Едва поздоровавшись, говорит сразу так, будто продолжает прерванный – только что – разговор. Слушаешь отчаянно его галиматью, а врубиться никак не можешь: когда – и что? о чём? – мы друг другу говорили. Оказывается – никогда, ничего. Я не сразу понял этот его «творческий» метод, а когда понял – успокоился. Всё – позёрство, всё – претензия, и с негодными средствами. Может, в перестройку и нельзя по-другому?

Но у Ласкарёва всегда отиралась разношёрстная богема. Йоги, музыканты, шахматисты, каратисты. Бывая у него в Интерклубе, немало я всякого люда насмотрелся. Интерклуб их притягивал как магнит.

А совсем недавно, когда меня в пароходстве малознакомые люди поздравляли «с назначением», был среди них и вовсе незнакомый – этот самый Володя-главреж. С трудом я припомнил, а он напомнил, что год назад он приглашал меня на какую-то «премьеру»... Ну, тогда он показался мне обычным сумасшедшим – и я не пошёл. Раз или два он меня видел у Ласкарёва, а я его – нет.

Теперь не знаю, та ли самая премьера состоялась с отсрочкой на год, но пришлась она на вторую неделю моего директорства.

А как только я влип в Интерклуб и Володя меня стал поздравлять, то повторил своё давнее приглашение.

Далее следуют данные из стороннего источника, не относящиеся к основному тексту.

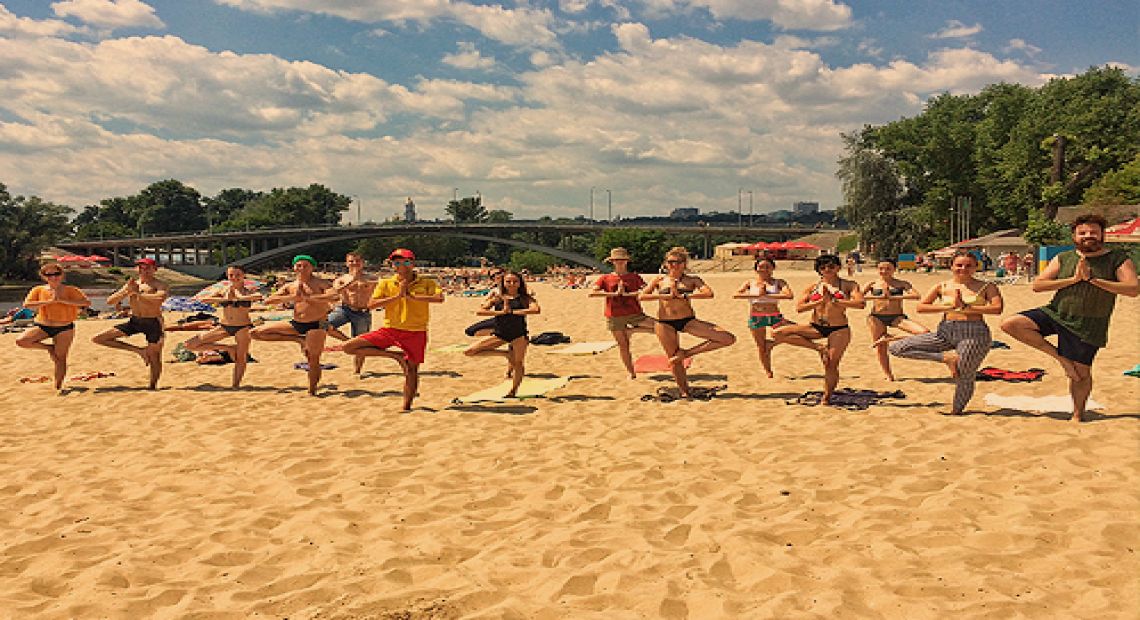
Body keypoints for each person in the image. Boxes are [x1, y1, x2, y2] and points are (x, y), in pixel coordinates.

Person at [1000, 214, 1138, 422]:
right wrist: (1073, 279)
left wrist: (1094, 280)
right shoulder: (1064, 258)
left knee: (1081, 373)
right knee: (1011, 324)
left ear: (1102, 234)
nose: (1088, 236)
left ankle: (1077, 414)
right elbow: (1038, 285)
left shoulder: (1117, 258)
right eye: (1082, 233)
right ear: (1074, 236)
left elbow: (1132, 289)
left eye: (1093, 232)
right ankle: (1061, 359)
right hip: (1056, 312)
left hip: (1089, 323)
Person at [889, 250, 1003, 415]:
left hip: (974, 332)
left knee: (965, 373)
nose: (963, 268)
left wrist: (967, 308)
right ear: (951, 266)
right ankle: (946, 358)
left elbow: (996, 308)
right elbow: (921, 307)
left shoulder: (987, 286)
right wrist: (948, 307)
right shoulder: (942, 286)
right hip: (945, 330)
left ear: (975, 267)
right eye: (959, 265)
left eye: (968, 265)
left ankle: (956, 410)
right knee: (897, 348)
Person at [342, 248, 444, 410]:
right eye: (397, 262)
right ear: (392, 265)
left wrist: (411, 296)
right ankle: (396, 356)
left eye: (406, 262)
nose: (401, 265)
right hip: (390, 329)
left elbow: (439, 298)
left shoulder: (427, 282)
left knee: (412, 371)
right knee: (349, 347)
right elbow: (372, 305)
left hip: (416, 331)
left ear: (413, 264)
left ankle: (406, 407)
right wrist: (397, 296)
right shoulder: (386, 283)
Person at [639, 246, 736, 398]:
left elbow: (708, 293)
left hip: (687, 320)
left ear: (684, 264)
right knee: (673, 358)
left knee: (727, 338)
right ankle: (684, 391)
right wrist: (663, 297)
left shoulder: (692, 280)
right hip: (664, 322)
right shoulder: (659, 280)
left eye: (678, 262)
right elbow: (642, 297)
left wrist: (685, 296)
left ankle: (686, 354)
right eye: (670, 262)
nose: (674, 265)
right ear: (666, 264)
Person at [774, 254, 864, 404]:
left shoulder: (849, 285)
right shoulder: (813, 287)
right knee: (777, 333)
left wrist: (838, 301)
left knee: (830, 364)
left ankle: (827, 397)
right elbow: (799, 308)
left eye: (831, 266)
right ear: (818, 270)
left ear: (838, 267)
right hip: (815, 326)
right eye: (823, 267)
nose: (827, 270)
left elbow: (860, 303)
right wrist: (820, 301)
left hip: (839, 328)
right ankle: (818, 347)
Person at [251, 255, 338, 396]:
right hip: (297, 323)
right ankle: (298, 339)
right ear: (294, 267)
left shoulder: (321, 283)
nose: (302, 268)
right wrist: (291, 298)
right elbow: (268, 301)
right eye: (299, 265)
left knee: (313, 359)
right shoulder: (290, 286)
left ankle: (312, 390)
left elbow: (334, 296)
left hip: (317, 324)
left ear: (312, 267)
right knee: (255, 333)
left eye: (306, 266)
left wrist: (311, 298)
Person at [92, 258, 170, 389]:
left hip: (153, 321)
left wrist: (137, 293)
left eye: (147, 268)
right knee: (99, 338)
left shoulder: (159, 284)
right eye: (141, 268)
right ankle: (139, 351)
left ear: (154, 269)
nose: (144, 271)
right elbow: (110, 301)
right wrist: (126, 292)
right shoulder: (132, 285)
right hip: (135, 320)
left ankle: (152, 386)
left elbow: (159, 299)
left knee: (155, 357)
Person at [183, 265, 263, 388]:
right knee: (190, 344)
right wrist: (224, 298)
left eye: (237, 275)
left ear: (243, 276)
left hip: (243, 327)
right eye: (231, 275)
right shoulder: (223, 290)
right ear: (227, 276)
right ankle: (228, 348)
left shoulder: (248, 290)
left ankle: (235, 385)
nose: (234, 278)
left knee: (241, 358)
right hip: (224, 326)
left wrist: (239, 298)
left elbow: (258, 296)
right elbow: (204, 299)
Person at [16, 263, 91, 392]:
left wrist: (63, 300)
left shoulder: (70, 290)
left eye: (56, 274)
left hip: (65, 327)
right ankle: (49, 348)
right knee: (22, 341)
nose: (53, 277)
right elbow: (27, 304)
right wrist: (49, 302)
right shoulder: (38, 290)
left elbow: (86, 302)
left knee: (60, 358)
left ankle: (58, 386)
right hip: (43, 325)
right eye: (49, 274)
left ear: (61, 275)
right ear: (44, 277)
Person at [464, 271, 541, 397]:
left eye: (515, 281)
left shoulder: (524, 298)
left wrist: (512, 312)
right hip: (500, 333)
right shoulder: (497, 298)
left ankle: (513, 390)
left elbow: (536, 309)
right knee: (470, 351)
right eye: (508, 281)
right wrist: (501, 313)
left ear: (520, 283)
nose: (511, 284)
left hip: (519, 335)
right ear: (503, 283)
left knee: (518, 363)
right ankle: (505, 354)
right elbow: (480, 311)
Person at [589, 247, 655, 379]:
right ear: (612, 261)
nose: (619, 262)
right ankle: (631, 373)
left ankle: (633, 331)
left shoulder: (634, 277)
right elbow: (592, 292)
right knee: (624, 346)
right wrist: (614, 294)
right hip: (614, 315)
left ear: (626, 261)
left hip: (635, 313)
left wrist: (628, 294)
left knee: (661, 328)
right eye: (616, 260)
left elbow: (646, 291)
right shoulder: (605, 278)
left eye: (622, 260)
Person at [863, 258, 929, 381]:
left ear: (894, 269)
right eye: (881, 268)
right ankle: (888, 375)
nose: (884, 271)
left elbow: (916, 295)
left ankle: (892, 338)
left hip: (897, 317)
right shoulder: (873, 284)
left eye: (888, 268)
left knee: (924, 333)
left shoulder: (901, 283)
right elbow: (859, 298)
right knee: (881, 347)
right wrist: (878, 296)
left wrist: (894, 296)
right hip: (876, 317)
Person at [732, 257, 793, 378]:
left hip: (774, 315)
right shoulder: (750, 282)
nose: (764, 269)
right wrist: (756, 294)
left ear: (773, 268)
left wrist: (769, 294)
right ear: (756, 269)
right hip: (756, 316)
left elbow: (789, 295)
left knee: (791, 333)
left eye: (767, 267)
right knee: (761, 346)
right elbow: (736, 294)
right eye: (761, 267)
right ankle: (768, 371)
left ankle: (772, 344)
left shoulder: (779, 282)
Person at [326, 252, 378, 375]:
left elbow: (384, 291)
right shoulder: (342, 279)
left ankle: (357, 370)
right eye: (351, 261)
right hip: (345, 309)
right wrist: (352, 280)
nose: (354, 263)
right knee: (323, 325)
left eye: (357, 261)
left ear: (363, 262)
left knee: (361, 344)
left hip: (363, 313)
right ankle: (347, 341)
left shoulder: (372, 278)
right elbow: (335, 292)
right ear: (347, 263)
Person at [463, 268, 505, 337]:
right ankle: (499, 334)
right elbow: (483, 306)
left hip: (512, 320)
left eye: (498, 273)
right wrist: (492, 301)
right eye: (493, 276)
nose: (496, 276)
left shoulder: (514, 287)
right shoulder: (494, 291)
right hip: (499, 318)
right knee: (470, 331)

- Я знал, что в конкурсе кандидатов победите вы, Геннадий Серафимович!

- Извините, не понял! Был, что ли, конкурс?

- Ну да!.. Я шёл вторым: увы, не владею столь блестяще языками!

(Ай да Ласкарёв! И этому лапши навешал!..)

- А вы что кончали... э... Владимир Сергеевич?

- Знаете, Геннадий Серафимович, я всегда верил в творческие силы народа – и эта вера меня не подводила. По окончании я был оставлен в Институте культуры ассистентом – по кафедре режиссуры народных коллективов...

(Ах, так ты выходец из ярмарки невест!..)

- А можно о конкурсе подробнее? Был кто-то и третий?.. четвёртый?..

- Трое было нас. Вы, я и Гавенякин.

- Впервые слышу!

- Но он сразу не прошёл! – махнул рукой главреж.

- А где надо было пройти?

- У Льва Сергеича, конечно! Потом – у Кацкуна.

- Жаль, что вы не прошли, Владимир Сергеевич!

- Да не грустите вы, Геннадий Серафимович! Тут все у вас единомышленники! А мой театр!!! – Володя закатил глаза. – Мы теперь, наконец-то, регистрируемся, печать получаем... Пришлось для этого директора завести – Ирочку! – он игриво подмигнул. – Она к вам с бумагами подойдёт, вы уж быстрей подмахните, Геннадий Серафимович!

Молчу. Не привык подмахивать, это раз. А подпиши я себе хомут на голову – что тогда? Это два.

- Препоны, Геннадий Серафимович, сплошные препоны! Начальник главупра культуры вполне свою фамилию оправдывает! – Володя спохватывается и хихикает, наклонясь: – Вы же меня не выдадите, правда?

Но я не пытаюсь вспомнить фамилию главупра культуры. С меня достаточно наркомвоена Троцкого и наркомпроса Луначарского.

- Представьте, Геннадий Серафимович, что моей директрисе заявили: а что вы будете делать с вашим хозрасчётом, когда перестройка кончится? Вот-так-вот!.. – проскандировал Володя. – Но всё же хочу вас обрадовать, Геннадий Серафимович: цветоиграющий пол дискотеки я вам усовершенствую. Оформимся – открою счёт, привлеку электронщиков. У вас ведь одна безначилска, а я – любым способом! Вообще скажу так: мой театр вам будет ой как нужен, Геннадий Серафимович!